Objectives: Although the Dietary Approaches to Stop Hypertension (DASH) diet lowers blood pressure in adults with hypertension, how kidney function impacts this effect is not known. We evaluated whether Estimated Glomerular Filtration Rate (eGFR) modifies the effect of the DASH diet on blood pressure, markers of mineral metabolism, and markers of kidney function.
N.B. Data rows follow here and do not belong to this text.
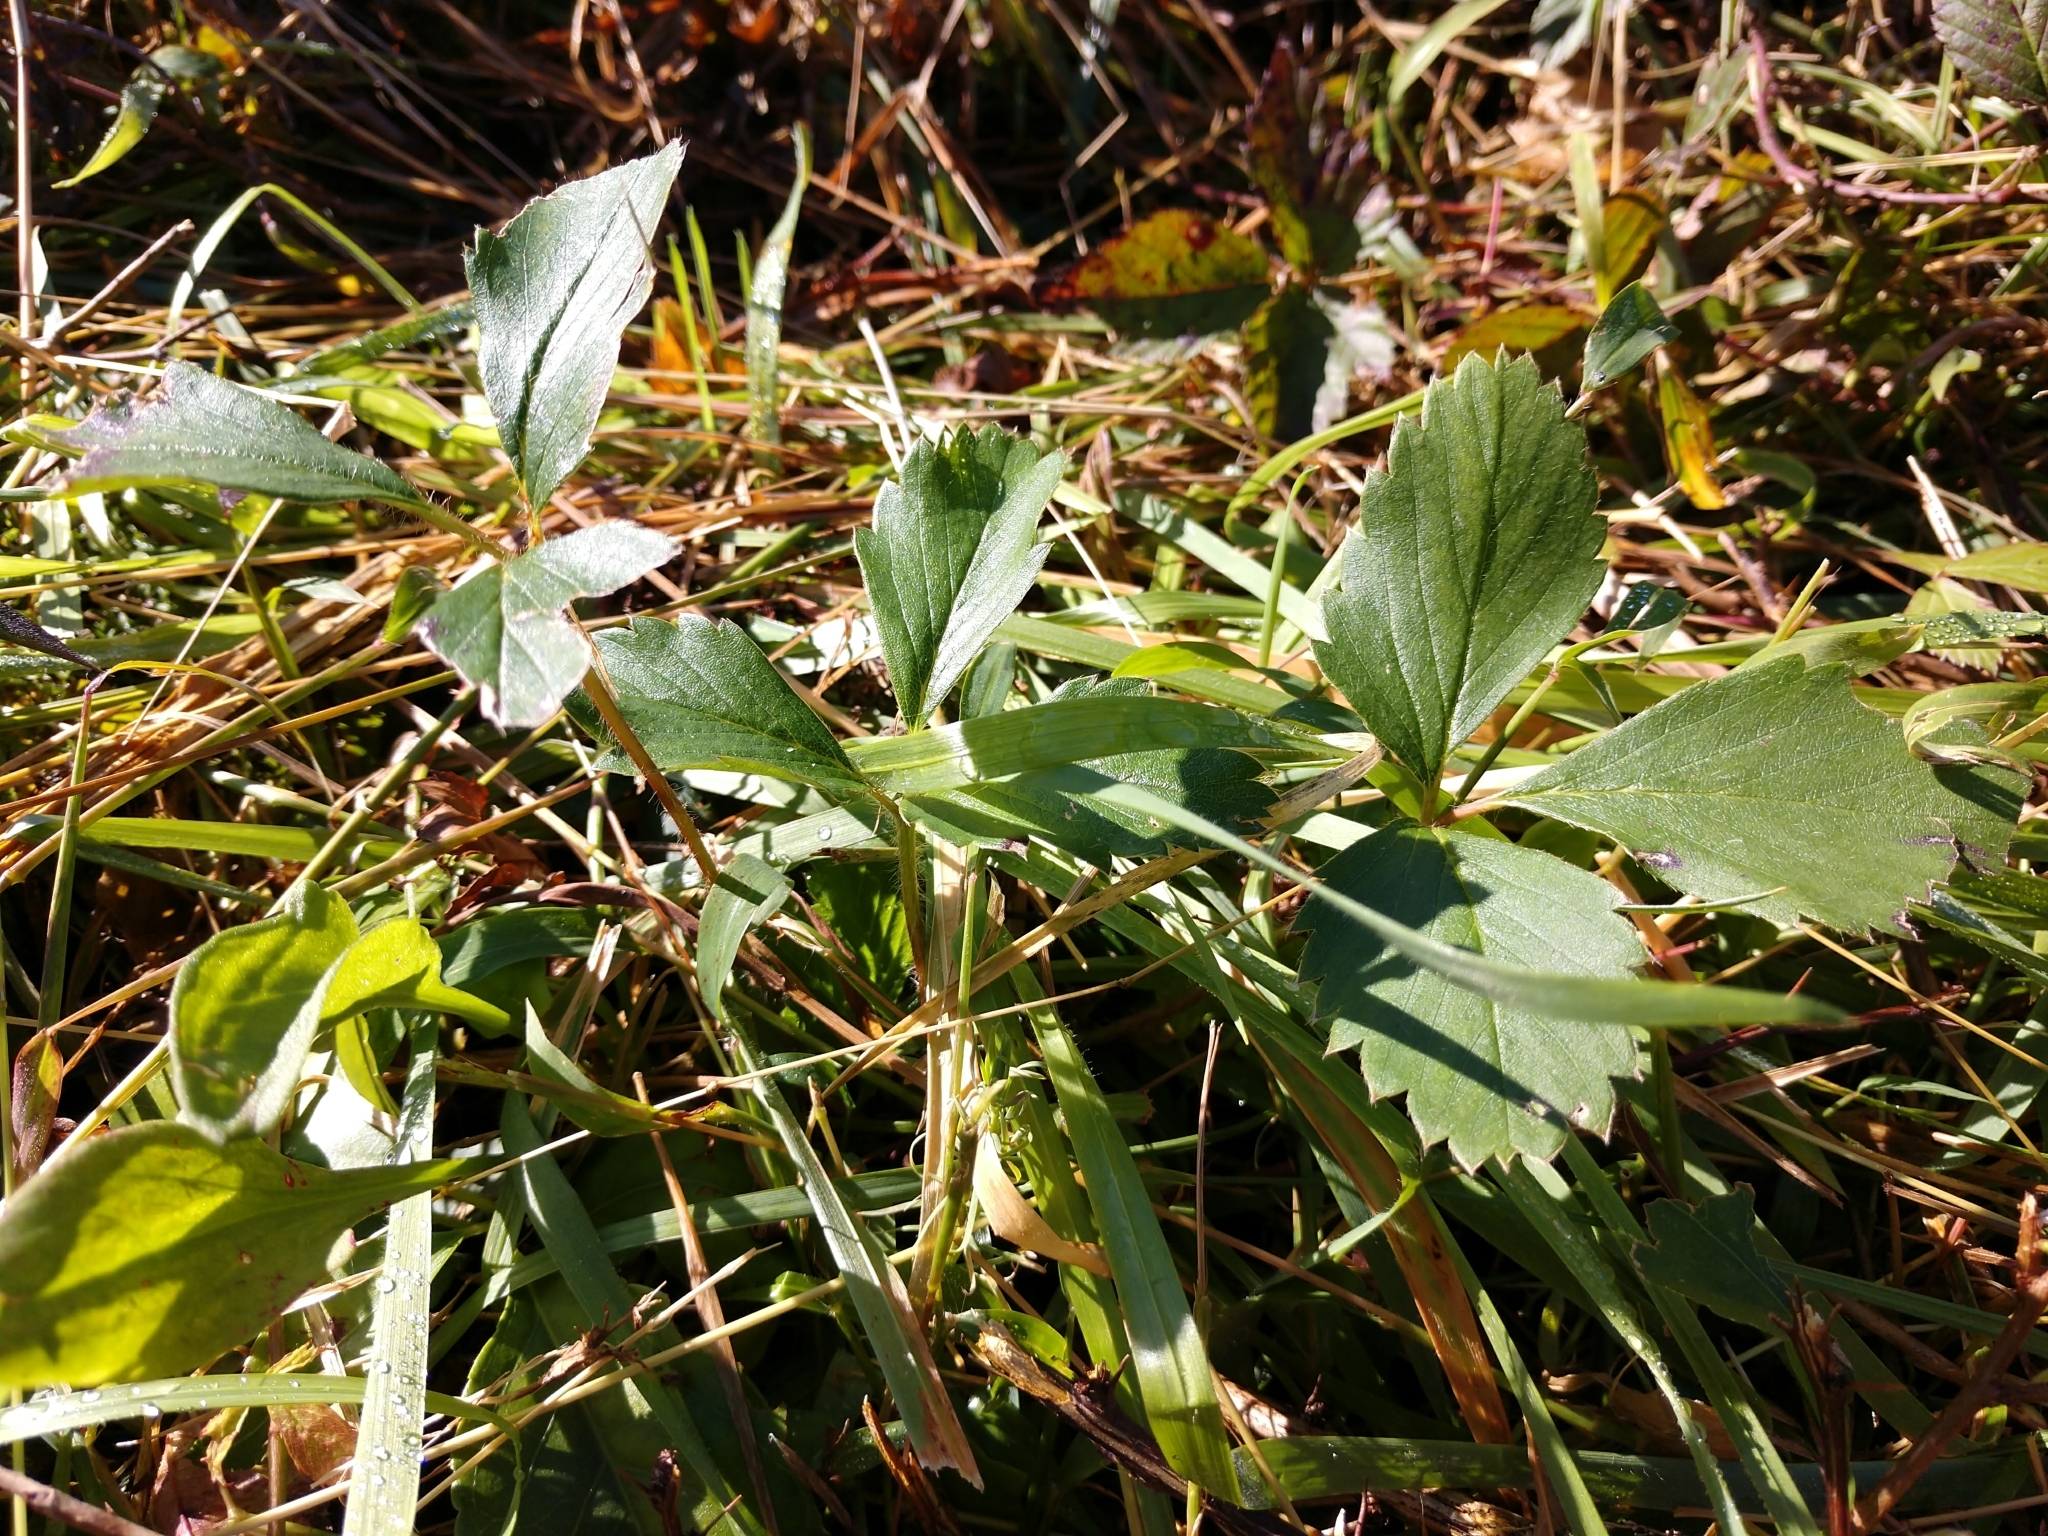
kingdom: Plantae
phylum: Tracheophyta
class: Magnoliopsida
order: Rosales
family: Rosaceae
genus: Fragaria
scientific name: Fragaria virginiana
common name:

Methods: Secondary analysis of the DASH-Sodium trial, a multicenter, randomized, controlled human feeding study that evaluated the blood pressure lowering effect of the DASH diet at three levels of sodium intake. Data from 92 participants with pre-hypertension or stage 1 hypertension during the 3450 mg /day sodium diet assignment contributed to this analysis. Stored frozen plasma and urine specimens were used to measure kidney related laboratory outcomes.
Results: Effects of the DASH diet on blood pressure, phosphorus, intact parathyroid hormone, creatinine, and albuminuria were not modified by baseline eGFR (mean 84.5 ± 18.0 ml/min/1.73 m2, range 44.1 to 138.6 ml/min/1.73 m2) or the presence of chronic kidney disease (N=13%).
Conclusions: The impact of the DASH diet on blood pressure, markers of mineral metabolism, and markers of kidney function does not appear to be modified by eGFR in this small subset of DASH-Sodium trial participants with relatively preserved kidney function. Whether greater reduction in eGFR modifies the effects of DASH on kidney related measures is yet to be determined. A larger study in individuals with more advanced kidney disease is needed to establish the efficacy and safety of the DASH diet in this patient population.